* _YOUR INSTRUCTIONS_:
Using the listing beneath this task, count the lines with the word "linecap" and write only the result.

* _DATA FOR PROCESSING_:

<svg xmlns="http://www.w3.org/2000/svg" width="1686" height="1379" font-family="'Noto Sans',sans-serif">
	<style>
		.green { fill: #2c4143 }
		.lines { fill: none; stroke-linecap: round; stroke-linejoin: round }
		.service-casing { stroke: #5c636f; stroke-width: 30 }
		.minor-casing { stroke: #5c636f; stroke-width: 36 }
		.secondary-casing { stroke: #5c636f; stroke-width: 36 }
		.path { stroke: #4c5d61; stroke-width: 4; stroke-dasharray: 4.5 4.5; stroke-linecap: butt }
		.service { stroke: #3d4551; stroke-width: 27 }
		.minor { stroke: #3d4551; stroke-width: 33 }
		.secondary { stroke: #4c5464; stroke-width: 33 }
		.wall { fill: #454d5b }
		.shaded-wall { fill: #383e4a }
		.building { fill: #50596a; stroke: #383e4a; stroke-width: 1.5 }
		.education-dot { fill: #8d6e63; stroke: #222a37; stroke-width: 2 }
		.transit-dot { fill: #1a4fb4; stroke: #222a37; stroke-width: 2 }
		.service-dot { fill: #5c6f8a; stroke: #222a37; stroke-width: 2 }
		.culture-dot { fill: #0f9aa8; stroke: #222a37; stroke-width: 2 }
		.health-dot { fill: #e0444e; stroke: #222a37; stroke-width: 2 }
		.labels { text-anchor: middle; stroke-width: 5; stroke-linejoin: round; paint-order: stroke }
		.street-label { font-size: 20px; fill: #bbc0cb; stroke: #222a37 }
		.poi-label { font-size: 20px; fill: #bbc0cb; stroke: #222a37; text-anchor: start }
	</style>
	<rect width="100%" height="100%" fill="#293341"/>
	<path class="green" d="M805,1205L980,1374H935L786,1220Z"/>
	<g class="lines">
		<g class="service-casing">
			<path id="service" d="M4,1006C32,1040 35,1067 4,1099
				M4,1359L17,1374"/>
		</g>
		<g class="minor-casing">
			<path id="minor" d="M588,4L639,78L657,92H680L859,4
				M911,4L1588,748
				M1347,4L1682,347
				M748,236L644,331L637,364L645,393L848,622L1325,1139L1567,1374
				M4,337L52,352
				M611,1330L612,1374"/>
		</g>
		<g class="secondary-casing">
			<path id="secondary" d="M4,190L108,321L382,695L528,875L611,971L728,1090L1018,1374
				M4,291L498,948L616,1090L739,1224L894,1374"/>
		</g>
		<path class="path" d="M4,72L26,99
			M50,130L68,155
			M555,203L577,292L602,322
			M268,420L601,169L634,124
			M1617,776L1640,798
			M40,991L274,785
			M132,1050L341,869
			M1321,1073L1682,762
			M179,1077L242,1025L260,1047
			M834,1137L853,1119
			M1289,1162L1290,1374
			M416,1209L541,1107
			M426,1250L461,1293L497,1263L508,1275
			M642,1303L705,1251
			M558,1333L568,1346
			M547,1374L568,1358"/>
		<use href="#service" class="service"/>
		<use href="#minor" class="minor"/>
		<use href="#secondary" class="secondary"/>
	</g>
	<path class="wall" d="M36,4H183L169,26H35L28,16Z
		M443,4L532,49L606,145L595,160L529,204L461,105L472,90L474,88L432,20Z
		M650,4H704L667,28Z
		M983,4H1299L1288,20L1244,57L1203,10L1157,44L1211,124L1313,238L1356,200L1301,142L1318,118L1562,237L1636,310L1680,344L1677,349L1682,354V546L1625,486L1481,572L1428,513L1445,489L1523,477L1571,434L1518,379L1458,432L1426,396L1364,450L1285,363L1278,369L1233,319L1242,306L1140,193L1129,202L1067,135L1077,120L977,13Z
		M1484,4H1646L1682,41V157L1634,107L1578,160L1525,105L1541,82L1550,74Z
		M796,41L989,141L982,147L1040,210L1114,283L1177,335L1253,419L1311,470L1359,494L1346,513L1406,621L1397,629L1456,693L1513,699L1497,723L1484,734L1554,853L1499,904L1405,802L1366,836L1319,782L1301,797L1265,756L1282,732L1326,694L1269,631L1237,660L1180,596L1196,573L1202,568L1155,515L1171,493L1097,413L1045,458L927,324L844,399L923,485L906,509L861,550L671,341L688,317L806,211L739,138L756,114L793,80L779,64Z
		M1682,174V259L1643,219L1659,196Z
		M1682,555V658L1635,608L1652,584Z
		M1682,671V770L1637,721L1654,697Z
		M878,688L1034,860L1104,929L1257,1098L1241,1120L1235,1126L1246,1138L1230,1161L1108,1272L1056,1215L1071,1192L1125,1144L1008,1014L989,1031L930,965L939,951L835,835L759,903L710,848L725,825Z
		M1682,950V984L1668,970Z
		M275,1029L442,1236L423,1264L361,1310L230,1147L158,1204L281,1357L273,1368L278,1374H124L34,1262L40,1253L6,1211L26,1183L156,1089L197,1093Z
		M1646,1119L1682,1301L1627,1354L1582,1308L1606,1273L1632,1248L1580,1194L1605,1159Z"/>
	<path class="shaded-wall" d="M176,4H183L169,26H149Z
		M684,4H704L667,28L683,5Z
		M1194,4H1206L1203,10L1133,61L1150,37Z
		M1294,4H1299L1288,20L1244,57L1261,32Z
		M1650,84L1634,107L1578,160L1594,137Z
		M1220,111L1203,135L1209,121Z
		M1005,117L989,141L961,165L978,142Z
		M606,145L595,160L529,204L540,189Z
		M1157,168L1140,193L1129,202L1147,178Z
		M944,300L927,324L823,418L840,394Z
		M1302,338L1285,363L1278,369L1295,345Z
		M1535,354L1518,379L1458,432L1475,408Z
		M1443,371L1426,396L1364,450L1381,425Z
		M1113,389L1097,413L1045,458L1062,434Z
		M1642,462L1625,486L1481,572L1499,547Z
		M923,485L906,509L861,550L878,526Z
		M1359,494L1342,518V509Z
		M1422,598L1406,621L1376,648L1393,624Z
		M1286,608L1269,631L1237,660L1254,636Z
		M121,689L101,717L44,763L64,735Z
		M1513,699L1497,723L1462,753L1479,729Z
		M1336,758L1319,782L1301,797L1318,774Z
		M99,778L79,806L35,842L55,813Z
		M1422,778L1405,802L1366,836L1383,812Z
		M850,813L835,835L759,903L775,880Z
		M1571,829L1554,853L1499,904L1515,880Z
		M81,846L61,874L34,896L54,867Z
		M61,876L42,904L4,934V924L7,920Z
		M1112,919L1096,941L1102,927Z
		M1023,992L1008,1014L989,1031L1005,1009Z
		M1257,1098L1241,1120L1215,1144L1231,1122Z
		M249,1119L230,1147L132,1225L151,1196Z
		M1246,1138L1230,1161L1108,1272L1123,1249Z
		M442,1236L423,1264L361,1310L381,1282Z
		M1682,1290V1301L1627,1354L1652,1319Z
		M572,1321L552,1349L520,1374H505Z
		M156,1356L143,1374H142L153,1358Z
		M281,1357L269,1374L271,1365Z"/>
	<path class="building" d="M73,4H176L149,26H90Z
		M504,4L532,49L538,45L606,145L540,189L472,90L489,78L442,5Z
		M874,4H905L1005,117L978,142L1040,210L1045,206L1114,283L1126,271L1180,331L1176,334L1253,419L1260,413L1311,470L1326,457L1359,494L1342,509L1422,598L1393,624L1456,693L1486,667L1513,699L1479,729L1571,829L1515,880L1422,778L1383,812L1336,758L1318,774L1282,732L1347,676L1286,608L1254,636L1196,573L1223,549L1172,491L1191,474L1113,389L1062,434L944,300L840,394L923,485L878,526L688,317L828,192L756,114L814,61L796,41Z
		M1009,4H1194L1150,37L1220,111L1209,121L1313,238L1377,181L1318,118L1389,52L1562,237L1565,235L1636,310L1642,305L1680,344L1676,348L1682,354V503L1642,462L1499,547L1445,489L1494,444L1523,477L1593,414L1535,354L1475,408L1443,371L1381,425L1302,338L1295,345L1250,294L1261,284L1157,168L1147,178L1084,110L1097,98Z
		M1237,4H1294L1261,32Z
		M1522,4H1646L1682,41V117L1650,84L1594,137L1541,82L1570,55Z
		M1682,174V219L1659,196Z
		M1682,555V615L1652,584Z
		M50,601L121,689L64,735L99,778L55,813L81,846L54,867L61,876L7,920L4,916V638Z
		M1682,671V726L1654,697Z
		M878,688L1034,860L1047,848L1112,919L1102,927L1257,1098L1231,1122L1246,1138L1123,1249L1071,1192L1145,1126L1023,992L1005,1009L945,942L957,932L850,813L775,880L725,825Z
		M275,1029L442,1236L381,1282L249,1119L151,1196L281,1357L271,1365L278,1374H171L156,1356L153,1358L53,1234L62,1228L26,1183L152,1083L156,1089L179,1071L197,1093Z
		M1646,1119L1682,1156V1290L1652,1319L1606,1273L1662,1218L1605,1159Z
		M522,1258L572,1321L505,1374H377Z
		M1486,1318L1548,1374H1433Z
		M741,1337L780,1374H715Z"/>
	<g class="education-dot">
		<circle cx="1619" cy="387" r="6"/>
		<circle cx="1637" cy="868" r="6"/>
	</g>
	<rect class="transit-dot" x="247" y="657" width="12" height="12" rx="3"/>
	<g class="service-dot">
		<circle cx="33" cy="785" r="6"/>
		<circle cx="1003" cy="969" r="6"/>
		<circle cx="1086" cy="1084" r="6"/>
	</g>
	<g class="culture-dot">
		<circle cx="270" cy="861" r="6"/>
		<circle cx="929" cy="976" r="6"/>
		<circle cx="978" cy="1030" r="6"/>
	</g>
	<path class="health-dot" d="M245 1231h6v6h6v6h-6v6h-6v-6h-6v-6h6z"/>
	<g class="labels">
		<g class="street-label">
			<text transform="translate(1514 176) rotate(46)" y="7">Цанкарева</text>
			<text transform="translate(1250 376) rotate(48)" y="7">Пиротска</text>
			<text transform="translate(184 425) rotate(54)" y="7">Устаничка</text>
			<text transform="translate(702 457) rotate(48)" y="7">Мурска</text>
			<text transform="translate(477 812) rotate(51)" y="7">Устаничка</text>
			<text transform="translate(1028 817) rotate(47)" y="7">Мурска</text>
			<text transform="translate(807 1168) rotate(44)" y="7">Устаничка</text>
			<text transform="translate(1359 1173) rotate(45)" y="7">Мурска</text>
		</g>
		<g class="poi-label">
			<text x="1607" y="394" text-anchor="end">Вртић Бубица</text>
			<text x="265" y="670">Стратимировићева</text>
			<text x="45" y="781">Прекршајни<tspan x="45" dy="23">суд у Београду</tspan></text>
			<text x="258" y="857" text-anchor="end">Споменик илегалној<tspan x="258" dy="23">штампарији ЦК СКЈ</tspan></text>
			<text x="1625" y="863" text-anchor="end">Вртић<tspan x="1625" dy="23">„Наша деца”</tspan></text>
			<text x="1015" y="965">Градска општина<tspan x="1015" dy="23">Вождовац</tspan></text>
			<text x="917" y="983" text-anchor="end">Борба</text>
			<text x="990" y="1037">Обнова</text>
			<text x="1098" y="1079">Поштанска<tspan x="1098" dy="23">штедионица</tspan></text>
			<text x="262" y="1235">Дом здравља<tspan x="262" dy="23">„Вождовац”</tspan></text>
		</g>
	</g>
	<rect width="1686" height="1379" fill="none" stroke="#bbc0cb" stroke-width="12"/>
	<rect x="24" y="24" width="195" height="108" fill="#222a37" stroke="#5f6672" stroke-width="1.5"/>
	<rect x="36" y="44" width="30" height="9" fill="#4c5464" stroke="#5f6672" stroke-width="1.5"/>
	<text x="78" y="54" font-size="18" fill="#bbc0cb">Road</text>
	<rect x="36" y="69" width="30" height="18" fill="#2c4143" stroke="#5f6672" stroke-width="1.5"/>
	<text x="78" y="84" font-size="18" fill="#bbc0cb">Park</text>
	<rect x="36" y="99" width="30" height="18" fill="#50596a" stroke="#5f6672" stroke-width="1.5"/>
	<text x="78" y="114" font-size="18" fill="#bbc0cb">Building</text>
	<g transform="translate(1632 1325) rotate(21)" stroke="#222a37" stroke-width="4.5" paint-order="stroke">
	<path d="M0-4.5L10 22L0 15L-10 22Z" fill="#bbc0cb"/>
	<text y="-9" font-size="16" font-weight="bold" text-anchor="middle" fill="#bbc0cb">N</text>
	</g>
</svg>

* _RESPONSE TO THIS EXERCISE_:
2